We thank Dr Eichenwald and the American Academy of Pediatrics for their report, “Apnea of Prematurity.”1 Working in a large 84-bed level IV NICU, we have seen firsthand the impact that an Apnea and Bradycardia Guideline can have on length of stay (LOS), parent and staff satisfaction, and other outcomes. Since we introduced our Apnea and Bradycardia Guideline 2 years ago, we have seen a reduction in our very low birth weight LOS by 24% (Vermont Oxford Network [VON] database), which we attribute in part to standardization of what we consider clinically significant events, and how we manage these events. Although the definition of apnea is not evidence based and considerable variability exists in the literature, we question the definition of an apneic spell as defined by Dr Eichenwald—cessation of breathing of >20 seconds or heart rate of <100 beats per minute when accompanied by cessation of breathing <20 seconds—because most sources define bradycardia in this situation as <80 beats per minute (and even lower at higher gestational ages). These sources also cite a minimum time period during which a bradycardic event needs to occur to be considered significant. A higher heart rate and/or lower event duration threshold may lead to unnecessary prolonged observation in the hospital for a physiologic and benign condition.
We are aware of the literature suggesting caffeine level monitoring is unnecessary because caffeine has a wide therapeutic index for the treatment of apnea of prematurity.2 Our experience is that levels in the upper normal therapeutic range (15–20 mcg/mL) yield a greater response, especially for very low birth weight neonates, and that caffeine level monitoring is essential to attain these desired levels because caffeine clearance is variable.

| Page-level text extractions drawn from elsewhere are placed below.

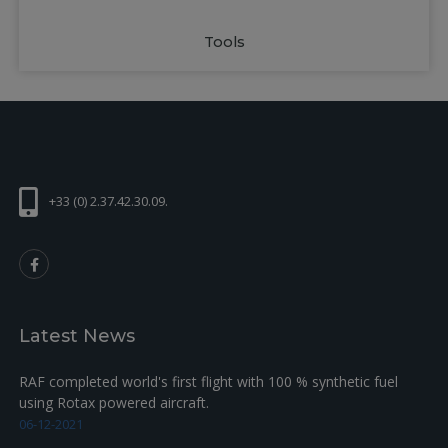
Tools
+33 (0) 2.37.42.30.09.
Latest News
RAF completed world's first flight with 100 % synthetic fuel
using Rotax powered aircraft.
06-12-2021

Our findings coincide with those of Dr Gal, who demonstrated a proportional caffeine level to apnea of prematurity response relationship (even for levels 40+ mcg/mL).3 Also, some studies admit to failing to reach therapeutic levels with standard caffeine dosing, and these same studies suggest a dose-response relationship with higher levels achieving greater efficacy.2 There is also evidence correlating caffeine concentration maintenance above 14.5 mcg/mL with reduced chronic lung disease rates in neonates ≤29 weeks postmenstrual age.4 We continue to report chronic lung disease rates in the best VON quartile (VON database), which we attribute, in part, to maintenance of caffeine levels in the upper normal therapeutic range.
Another concern recently raised is that a significant number of infants do not have subtherapeutic caffeine levels (defined as <5 mcg/mL) 7 days after discontinuation of caffeine (the number of days often cited in the literature at which an infant can safely be discharged off caffeine), and many of these infants continue to have pathologic apnea.5 A benefit of obtaining caffeine levels after discontinuation of caffeine before discharge would be for calculation or estimation of patient-specific pharmacokinetic parameters to be used for prediction of subtherapeutic levels to help ensure safer discharge.5 We feel that this new practice will decrease the risk of patients developing postdischarge hypoxic or apneic events and possibly decrease the likelihood of readmissions for these serious events.
POTENTIAL CONFLICT OF INTEREST: The authors have indicated they have no potential conflicts of interest to disclose.